Although I felt bad, one guy who was mentally disabled was saving his apple pie from his last meal... For later. He killed a cop though. Suffered brain damage during his apprehension. Not to due to a police beat down to my knowledge. Which I'd also be okay with.

I'm just trying to be objective. That baby didn't live long enough to have any feelings on this matter as horrible and tragic as it is. What do you think would be justice for that baby? Her "mother" (and I use that term very loosely here, but still the only touch she ever knew), suffering in jail the rest of her life and dying in jail, or becoming a good person and living with the guilt of what she did and trying to "atone" for it I guess you could say? Being around a baby and realizing exactly what she fucking did? At 25 you should know, but not even close to everyone does.

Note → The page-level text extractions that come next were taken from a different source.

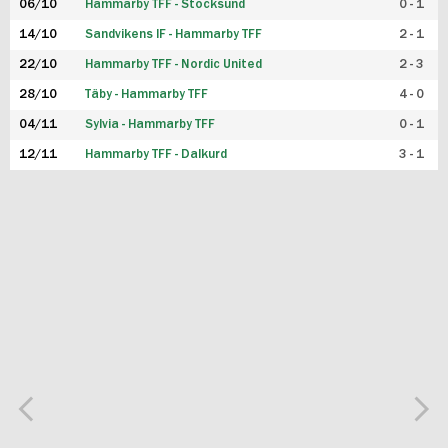
06/10
Hammarby TFF - Stocksund
0 - 1
14/10
Sandvikens IF - Hammarby TFF
2 - 1
22/10
Hammarby TFF - Nordic United
2 - 3
28/10
Täby - Hammarby TFF
4 - 0
04/11
Sylvia - Hammarby TFF
0 - 1
12/11
Hammarby TFF - Dalkurd
3 - 1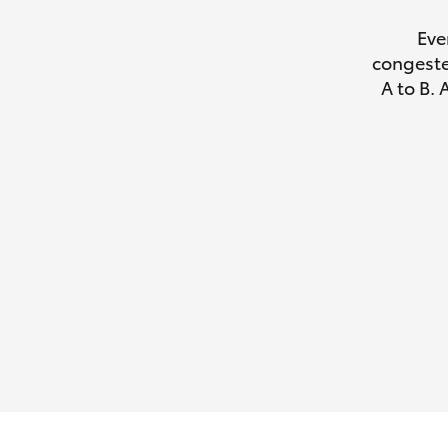
Eve
congeste
A to B. 
Utes & Vans
HiLux
Coaster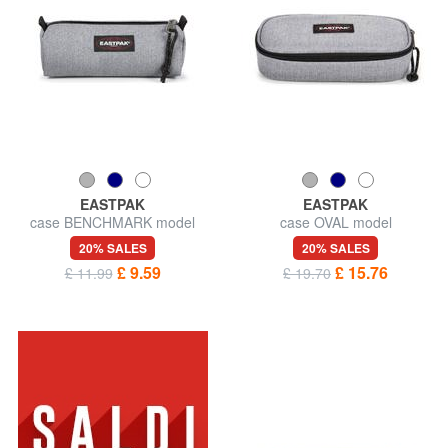
EASTPAK
EASTPAK
case BENCHMARK model
case OVAL model
20% SALES
20% SALES
£ 9.59
£ 15.76
£ 11.99
£ 19.70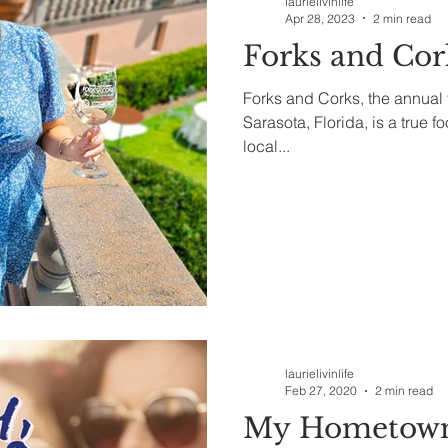
laurielivinlife
Apr 28, 2023
2 min read
Forks and Cor
Forks and Corks, the annual 
Sarasota, Florida, is a true f
local...
laurielivinlife
Feb 27, 2020
2 min read
My Hometown 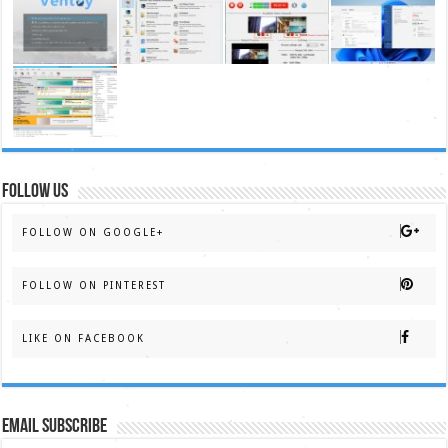
FOLLOW US
FOLLOW ON GOOGLE+
FOLLOW ON PINTEREST
LIKE ON FACEBOOK
Email Subscribe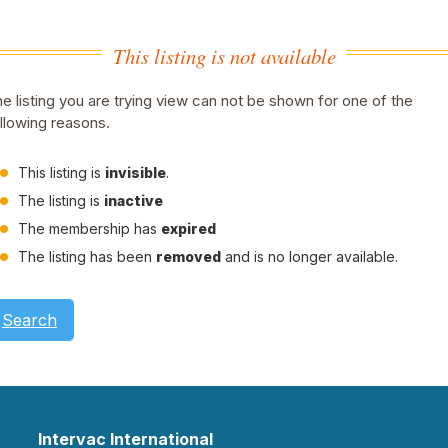
This listing is not available
e listing you are trying view can not be shown for one of the
llowing reasons.
This listing is
invisible
.
The listing is
inactive
The membership has
expired
The listing has been
removed
and is no longer available.
Search
Intervac International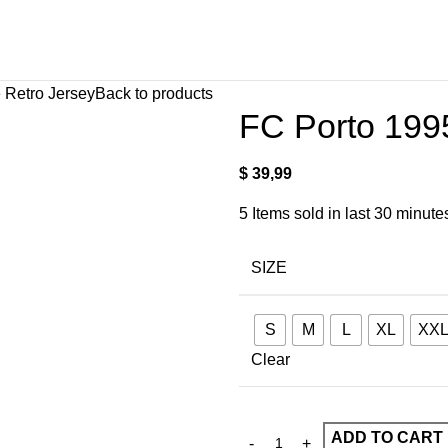
 Retro Jersey
Back to products
FC Porto 199
$
39,99
5
Items sold in last 30 minute
SIZE
S
M
L
XL
XX
Clear
ADD TO CART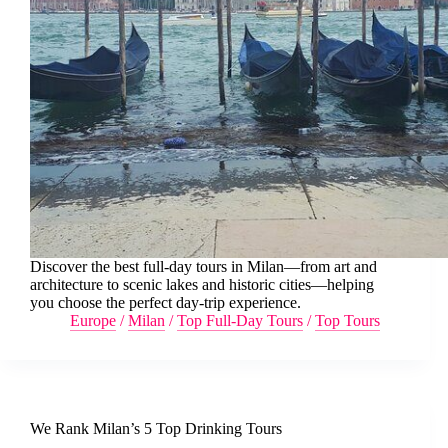
Discover the best full-day tours in Milan—from art and
architecture to scenic lakes and historic cities—helping
you choose the perfect day-trip experience.
Europe
/
Milan
/
Top Full-Day Tours
/
Top Tours
We Rank Milan’s 5 Top Drinking Tours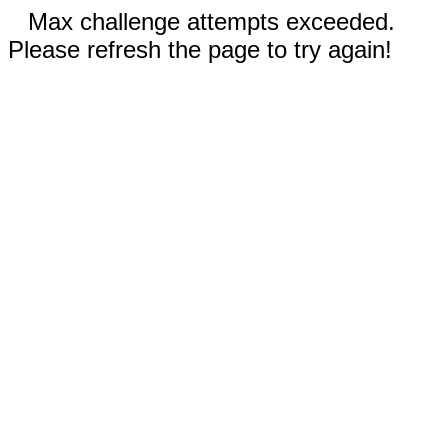
Max challenge attempts exceeded.
Please refresh the page to try again!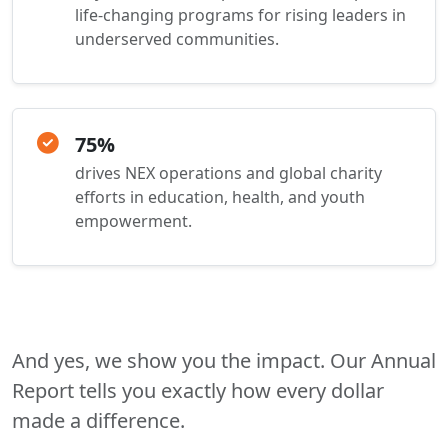
life-changing programs for rising leaders in
underserved communities.
75%
drives NEX operations and global charity
efforts in education, health, and youth
empowerment.
And yes, we show you the impact. Our Annual
Report tells you exactly how every dollar
made a difference.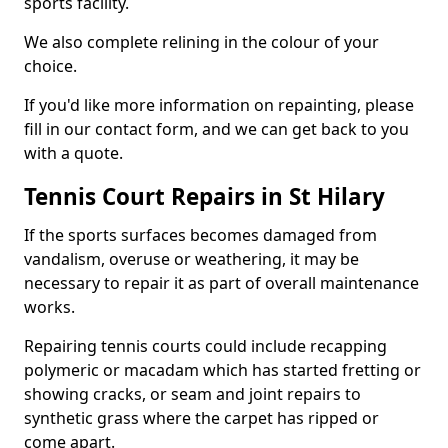
sports facility.
We also complete relining in the colour of your
choice.
If you'd like more information on repainting, please
fill in our contact form, and we can get back to you
with a quote.
Tennis Court Repairs in St Hilary
If the sports surfaces becomes damaged from
vandalism, overuse or weathering, it may be
necessary to repair it as part of overall maintenance
works.
Repairing tennis courts could include recapping
polymeric or macadam which has started fretting or
showing cracks, or seam and joint repairs to
synthetic grass where the carpet has ripped or
come apart.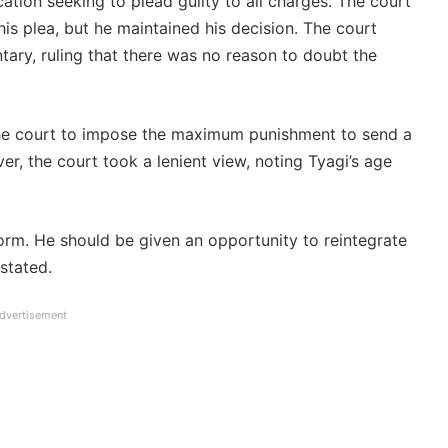
tion seeking to plead guilty to all charges. The court
is plea, but he maintained his decision. The court
tary, ruling that there was no reason to doubt the
the court to impose the maximum punishment to send a
r, the court took a lenient view, noting Tyagi’s age
orm. He should be given an opportunity to reintegrate
 stated.
dvertisement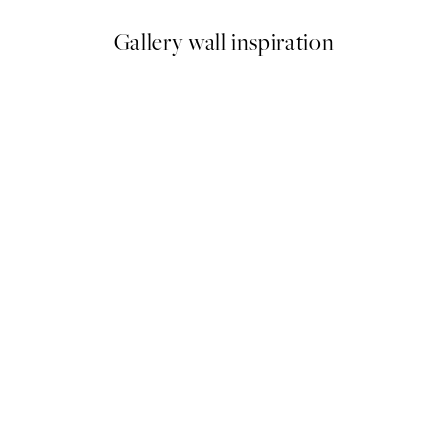
Gallery wall inspiration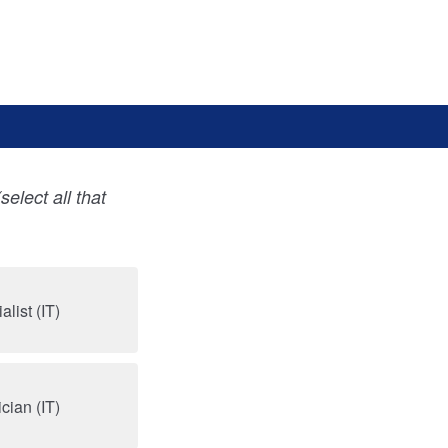
(select all that
list (IT)
cian (IT)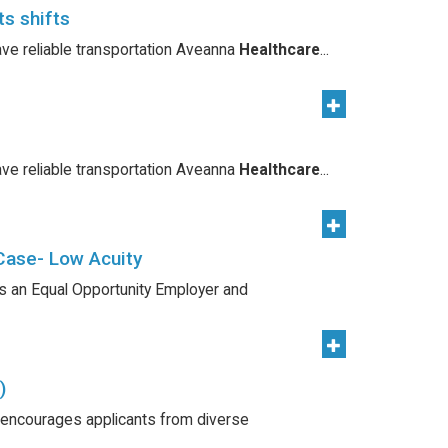
ts shifts
ave reliable transportation Aveanna
Healthcare
...
ave reliable transportation Aveanna
Healthcare
...
Case- Low Acuity
s an Equal Opportunity Employer and
)
 encourages applicants from diverse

I think the latter would be a greater justice to the baby and Im hoping that's what happened with her time, regardless of where she spends the rest of her life.

Anyway I was done with it. Probably shouldn't have even entertained that ridiculous comparison. It happened. She got away with it for 25 years. Nobody allowed her to. My question and inquiry was nowhere near as obtuse as that.
 
Last edited:
Life is difficult to create, hard to guide, and a burden to be carried. People like this serve only to support sterilization.